**Exercise instructions**
The full set of records is to be reproduced verbatim.

**Input records**
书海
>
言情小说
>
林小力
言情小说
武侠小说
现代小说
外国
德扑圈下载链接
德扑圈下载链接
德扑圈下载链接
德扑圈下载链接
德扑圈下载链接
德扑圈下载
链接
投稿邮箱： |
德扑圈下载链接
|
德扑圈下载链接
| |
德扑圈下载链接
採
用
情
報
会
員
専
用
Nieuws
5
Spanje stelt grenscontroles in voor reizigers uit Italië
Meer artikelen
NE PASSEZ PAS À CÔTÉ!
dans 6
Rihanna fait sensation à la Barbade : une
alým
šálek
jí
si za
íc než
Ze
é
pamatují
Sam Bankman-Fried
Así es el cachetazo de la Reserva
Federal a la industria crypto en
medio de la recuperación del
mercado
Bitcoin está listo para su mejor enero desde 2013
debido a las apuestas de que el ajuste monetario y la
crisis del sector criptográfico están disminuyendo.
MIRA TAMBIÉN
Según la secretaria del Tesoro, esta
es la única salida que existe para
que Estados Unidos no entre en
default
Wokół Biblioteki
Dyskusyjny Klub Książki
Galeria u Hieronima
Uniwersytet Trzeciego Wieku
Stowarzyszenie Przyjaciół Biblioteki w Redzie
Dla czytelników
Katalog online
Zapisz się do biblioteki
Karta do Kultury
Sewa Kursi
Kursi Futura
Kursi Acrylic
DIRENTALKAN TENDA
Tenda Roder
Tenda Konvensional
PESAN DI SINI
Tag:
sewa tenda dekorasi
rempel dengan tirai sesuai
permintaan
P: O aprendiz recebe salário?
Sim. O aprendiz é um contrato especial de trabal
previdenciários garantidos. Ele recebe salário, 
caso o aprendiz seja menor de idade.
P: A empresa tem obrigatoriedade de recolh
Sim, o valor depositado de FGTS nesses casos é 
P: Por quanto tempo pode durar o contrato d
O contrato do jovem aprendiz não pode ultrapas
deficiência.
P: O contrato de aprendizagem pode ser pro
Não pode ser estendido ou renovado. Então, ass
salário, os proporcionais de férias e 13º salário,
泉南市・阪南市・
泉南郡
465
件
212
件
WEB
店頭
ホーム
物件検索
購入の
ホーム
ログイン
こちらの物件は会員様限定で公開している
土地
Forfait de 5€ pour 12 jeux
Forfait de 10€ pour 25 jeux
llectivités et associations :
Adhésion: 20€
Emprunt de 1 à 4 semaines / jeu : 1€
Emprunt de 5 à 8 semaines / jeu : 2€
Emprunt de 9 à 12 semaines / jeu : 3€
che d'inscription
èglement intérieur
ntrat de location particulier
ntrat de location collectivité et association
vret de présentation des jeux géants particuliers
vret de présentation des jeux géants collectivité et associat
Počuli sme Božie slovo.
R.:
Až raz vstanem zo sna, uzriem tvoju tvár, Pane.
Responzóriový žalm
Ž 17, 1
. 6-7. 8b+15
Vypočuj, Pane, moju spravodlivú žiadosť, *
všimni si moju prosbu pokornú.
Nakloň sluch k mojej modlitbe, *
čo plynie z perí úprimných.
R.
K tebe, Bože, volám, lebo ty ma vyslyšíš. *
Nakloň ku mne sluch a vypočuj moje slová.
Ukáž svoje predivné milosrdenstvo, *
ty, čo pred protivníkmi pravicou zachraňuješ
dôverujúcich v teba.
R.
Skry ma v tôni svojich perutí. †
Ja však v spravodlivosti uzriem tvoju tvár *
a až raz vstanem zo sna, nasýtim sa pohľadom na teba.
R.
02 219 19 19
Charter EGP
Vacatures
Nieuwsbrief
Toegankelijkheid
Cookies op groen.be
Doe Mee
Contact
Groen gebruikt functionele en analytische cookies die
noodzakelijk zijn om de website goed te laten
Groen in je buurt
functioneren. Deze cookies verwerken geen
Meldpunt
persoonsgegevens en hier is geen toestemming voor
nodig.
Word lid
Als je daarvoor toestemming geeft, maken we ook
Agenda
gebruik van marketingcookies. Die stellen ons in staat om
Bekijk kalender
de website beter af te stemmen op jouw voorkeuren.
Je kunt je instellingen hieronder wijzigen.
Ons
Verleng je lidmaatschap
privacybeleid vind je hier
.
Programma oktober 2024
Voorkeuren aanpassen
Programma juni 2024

**The completed task**
书海
>
言情小说
>
林小力
言情小说
武侠小说
现代小说
外国
德扑圈下载链接
德扑圈下载链接
德扑圈下载链接
德扑圈下载链接
德扑圈下载链接
德扑圈下载
链接
投稿邮箱： |
德扑圈下载链接
|
德扑圈下载链接
| |
德扑圈下载链接
採
用
情
報
会
員
専
用
Nieuws
5
Spanje stelt grenscontroles in voor reizigers uit Italië
Meer artikelen
NE PASSEZ PAS À CÔTÉ!
dans 6
Rihanna fait sensation à la Barbade : une
alým
šálek
jí
si za
íc než
Ze
é
pamatují
Sam Bankman-Fried
Así es el cachetazo de la Reserva
Federal a la industria crypto en
medio de la recuperación del
mercado
Bitcoin está listo para su mejor enero desde 2013
debido a las apuestas de que el ajuste monetario y la
crisis del sector criptográfico están disminuyendo.
MIRA TAMBIÉN
Según la secretaria del Tesoro, esta
es la única salida que existe para
que Estados Unidos no entre en
default
Wokół Biblioteki
Dyskusyjny Klub Książki
Galeria u Hieronima
Uniwersytet Trzeciego Wieku
Stowarzyszenie Przyjaciół Biblioteki w Redzie
Dla czytelników
Katalog online
Zapisz się do biblioteki
Karta do Kultury
Sewa Kursi
Kursi Futura
Kursi Acrylic
DIRENTALKAN TENDA
Tenda Roder
Tenda Konvensional
PESAN DI SINI
Tag:
sewa tenda dekorasi
rempel dengan tirai sesuai
permintaan
P: O aprendiz recebe salário?
Sim. O aprendiz é um contrato especial de trabal
previdenciários garantidos. Ele recebe salário, 
caso o aprendiz seja menor de idade.
P: A empresa tem obrigatoriedade de recolh
Sim, o valor depositado de FGTS nesses casos é 
P: Por quanto tempo pode durar o contrato d
O contrato do jovem aprendiz não pode ultrapas
deficiência.
P: O contrato de aprendizagem pode ser pro
Não pode ser estendido ou renovado. Então, ass
salário, os proporcionais de férias e 13º salário,
泉南市・阪南市・
泉南郡
465
件
212
件
WEB
店頭
ホーム
物件検索
購入の
ホーム
ログイン
こちらの物件は会員様限定で公開している
土地
Forfait de 5€ pour 12 jeux
Forfait de 10€ pour 25 jeux
llectivités et associations :
Adhésion: 20€
Emprunt de 1 à 4 semaines / jeu : 1€
Emprunt de 5 à 8 semaines / jeu : 2€
Emprunt de 9 à 12 semaines / jeu : 3€
che d'inscription
èglement intérieur
ntrat de location particulier
ntrat de location collectivité et association
vret de présentation des jeux géants particuliers
vret de présentation des jeux géants collectivité et associat
Počuli sme Božie slovo.
R.:
Až raz vstanem zo sna, uzriem tvoju tvár, Pane.
Responzóriový žalm
Ž 17, 1
. 6-7. 8b+15
Vypočuj, Pane, moju spravodlivú žiadosť, *
všimni si moju prosbu pokornú.
Nakloň sluch k mojej modlitbe, *
čo plynie z perí úprimných.
R.
K tebe, Bože, volám, lebo ty ma vyslyšíš. *
Nakloň ku mne sluch a vypočuj moje slová.
Ukáž svoje predivné milosrdenstvo, *
ty, čo pred protivníkmi pravicou zachraňuješ
dôverujúcich v teba.
R.
Skry ma v tôni svojich perutí. †
Ja však v spravodlivosti uzriem tvoju tvár *
a až raz vstanem zo sna, nasýtim sa pohľadom na teba.
R.
02 219 19 19
Charter EGP
Vacatures
Nieuwsbrief
Toegankelijkheid
Cookies op groen.be
Doe Mee
Contact
Groen gebruikt functionele en analytische cookies die
noodzakelijk zijn om de website goed te laten
Groen in je buurt
functioneren. Deze cookies verwerken geen
Meldpunt
persoonsgegevens en hier is geen toestemming voor
nodig.
Word lid
Als je daarvoor toestemming geeft, maken we ook
Agenda
gebruik van marketingcookies. Die stellen ons in staat om
Bekijk kalender
de website beter af te stemmen op jouw voorkeuren.
Je kunt je instellingen hieronder wijzigen.
Ons
Verleng je lidmaatschap
privacybeleid vind je hier
.
Programma oktober 2024
Voorkeuren aanpassen
Programma juni 2024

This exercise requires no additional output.